HOW TO COMPLETE THIS TASK:
Pictures aside, repeat all the entries below exactly as they appear.

INPUT MATERIAL:
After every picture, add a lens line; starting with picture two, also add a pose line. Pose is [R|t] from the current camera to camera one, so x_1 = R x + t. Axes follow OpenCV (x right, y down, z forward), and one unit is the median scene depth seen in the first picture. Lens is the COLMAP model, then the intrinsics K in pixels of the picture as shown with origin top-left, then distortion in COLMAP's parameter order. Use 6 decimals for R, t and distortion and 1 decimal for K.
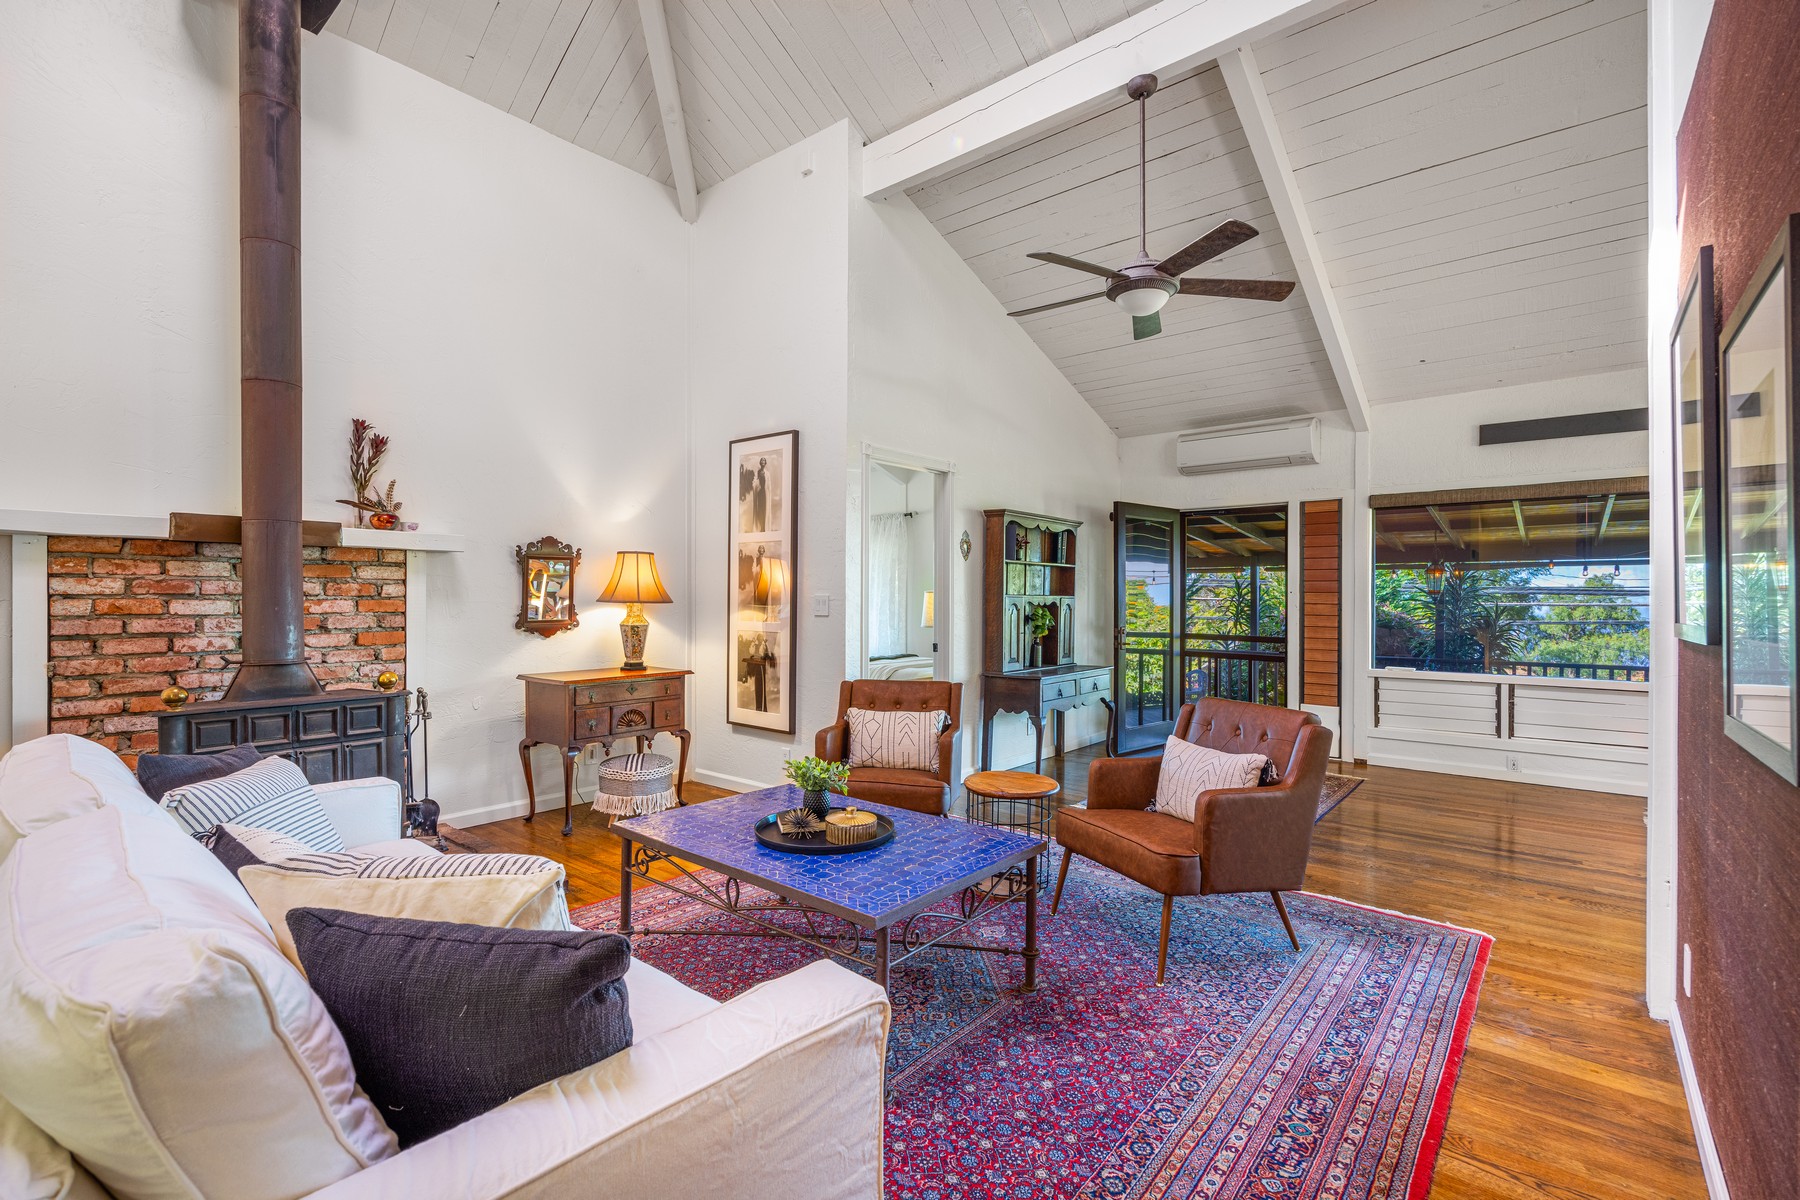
lens RADIAL K [[789.0, 0, 889.1], [0, 789.0, 598.5], [0, 0, 1]] dist [-0.009055, -0.000323]
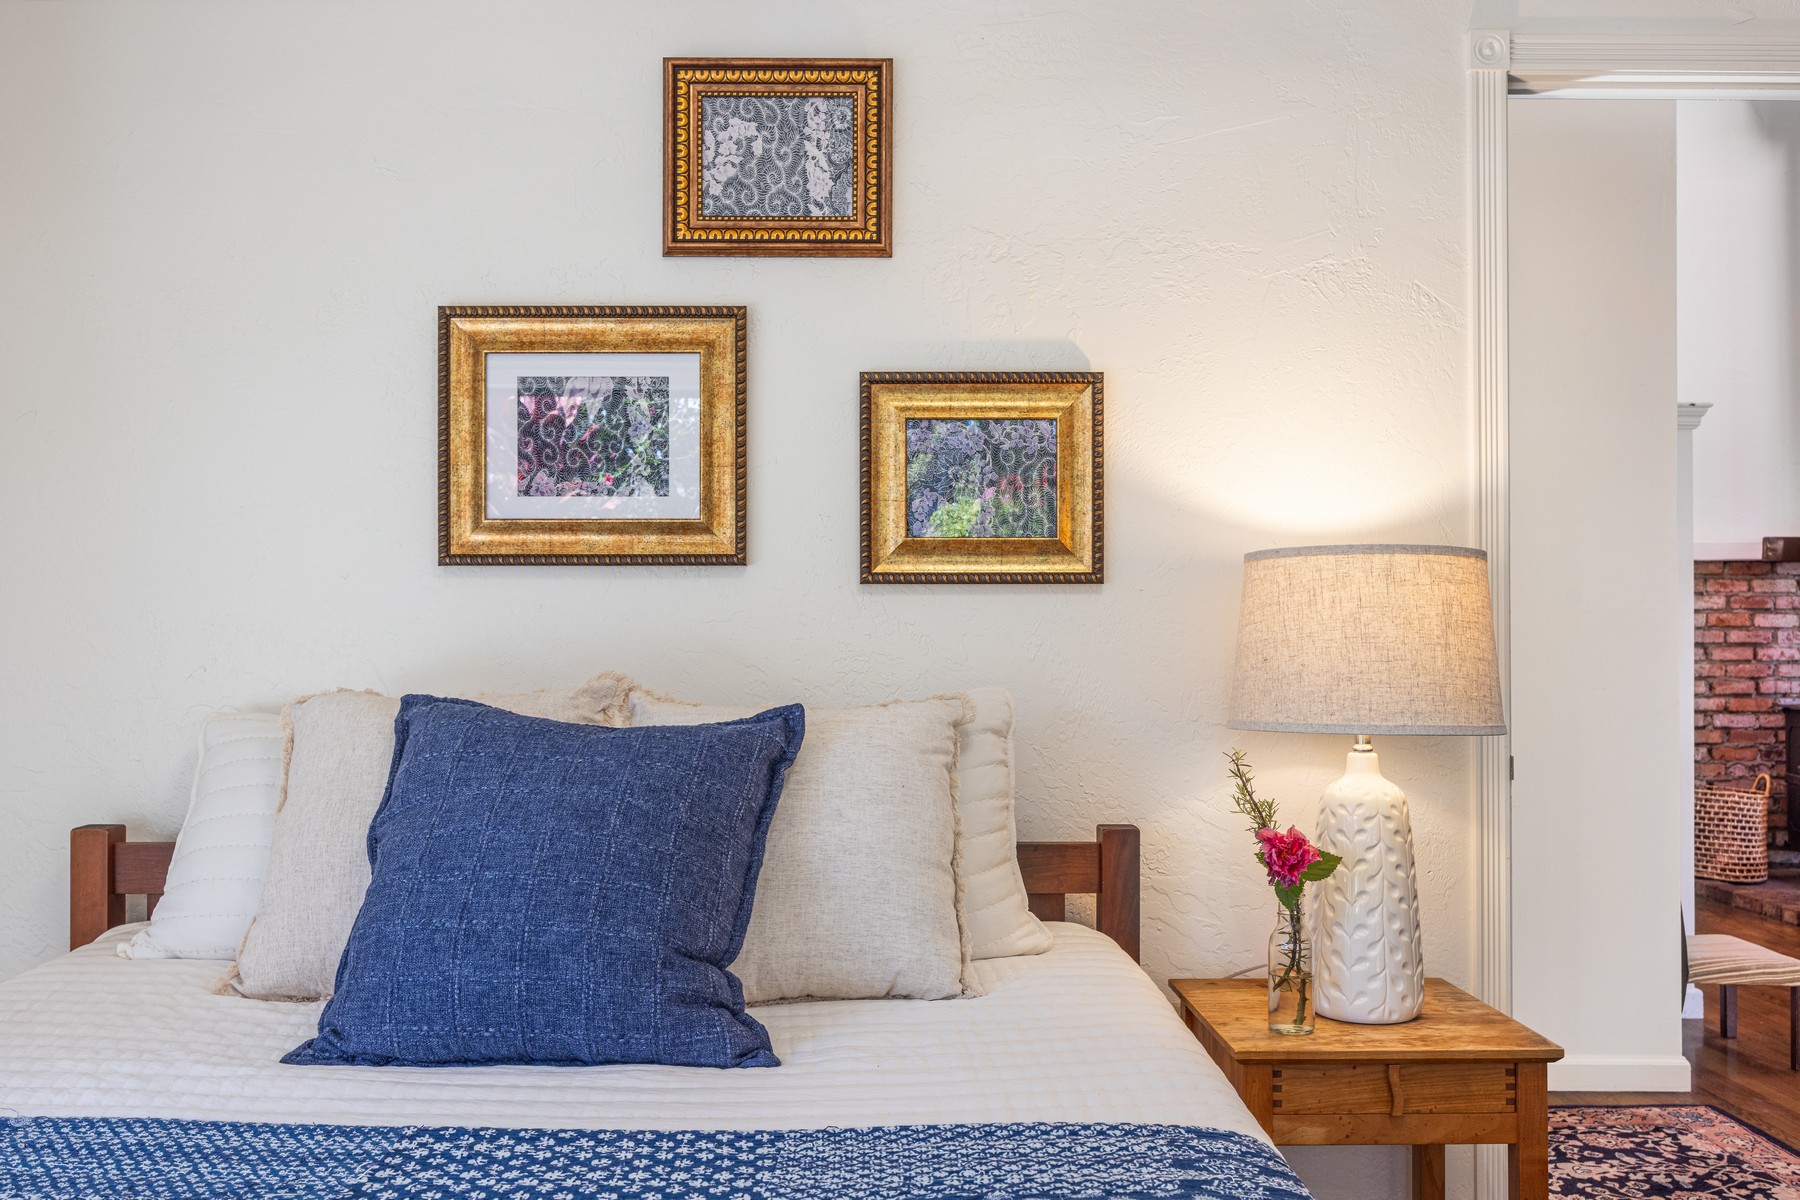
lens RADIAL K [[1587.7, 0, 898.0], [0, 1587.7, 612.4], [0, 0, 1]] dist [-0.003956, 0.000107]
pose [[0.657327, -0.007977, -0.753563, -0.006078], [0.000536, 0.999949, -0.010117, 0.018632], [0.753605, 0.006247, 0.657298, -1.214409]]
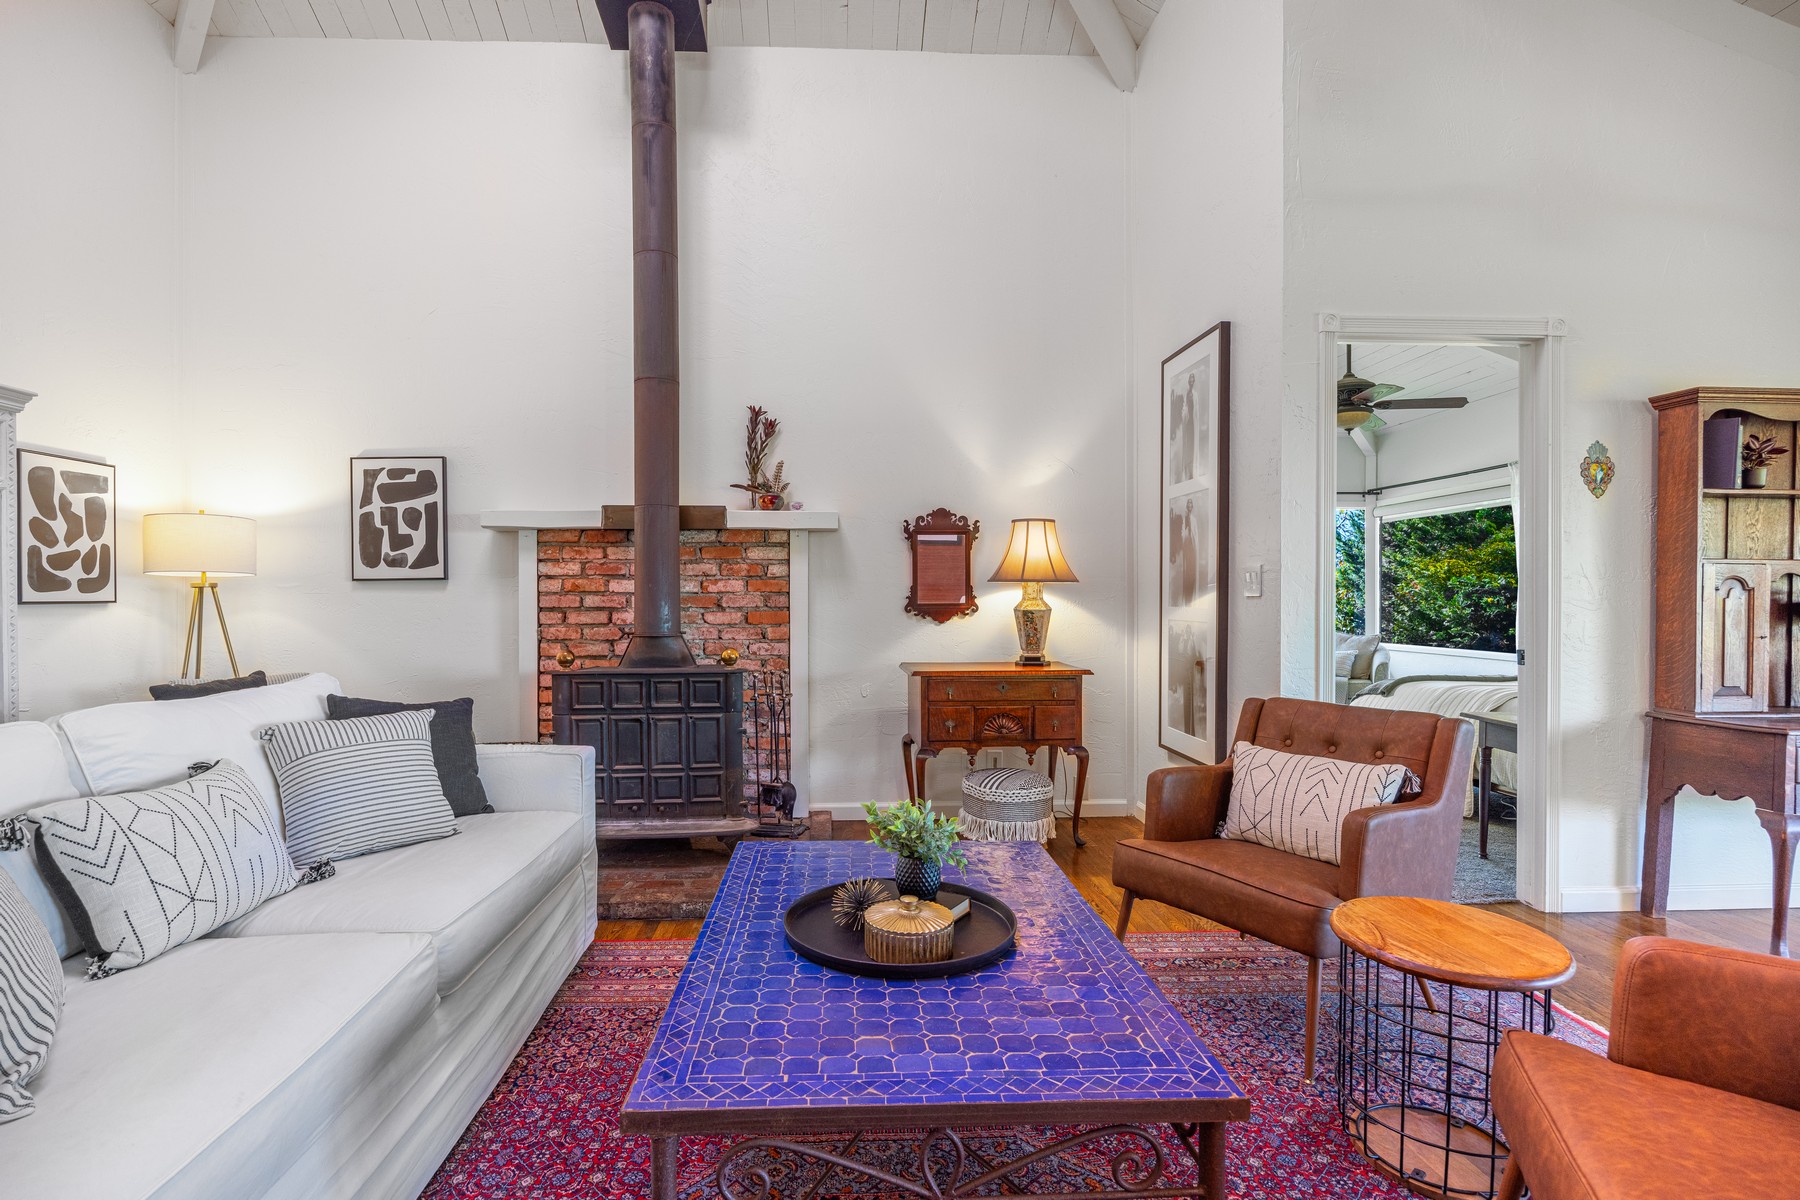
lens RADIAL K [[843.9, 0, 888.4], [0, 843.9, 602.0], [0, 0, 1]] dist [-0.009387, -0.000070]
pose [[0.682891, -0.001039, -0.730519, 0.258574], [0.002001, 0.999998, 0.000449, 0.030314], [0.730517, -0.001768, 0.682892, 0.368569]]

ANSWER BELOW:
After every picture, add a lens line; starting with picture two, also add a pose line. Pose is [R|t] from the current camera to camera one, so x_1 = R x + t. Axes follow OpenCV (x right, y down, z forward), and one unit is the median scene depth seen in the first picture. Lens is the COLMAP model, then the intrinsics K in pixels of the picture as shown with origin top-left, then distortion in COLMAP's parameter order. Use 6 decimals for R, t and distortion and 1 decimal for K.
lens RADIAL K [[789.0, 0, 889.1], [0, 789.0, 598.5], [0, 0, 1]] dist [-0.009055, -0.000323]
lens RADIAL K [[1587.7, 0, 898.0], [0, 1587.7, 612.4], [0, 0, 1]] dist [-0.003956, 0.000107]
pose [[0.657327, -0.007977, -0.753563, -0.006078], [0.000536, 0.999949, -0.010117, 0.018632], [0.753605, 0.006247, 0.657298, -1.214409]]
lens RADIAL K [[843.9, 0, 888.4], [0, 843.9, 602.0], [0, 0, 1]] dist [-0.009387, -0.000070]
pose [[0.682891, -0.001039, -0.730519, 0.258574], [0.002001, 0.999998, 0.000449, 0.030314], [0.730517, -0.001768, 0.682892, 0.368569]]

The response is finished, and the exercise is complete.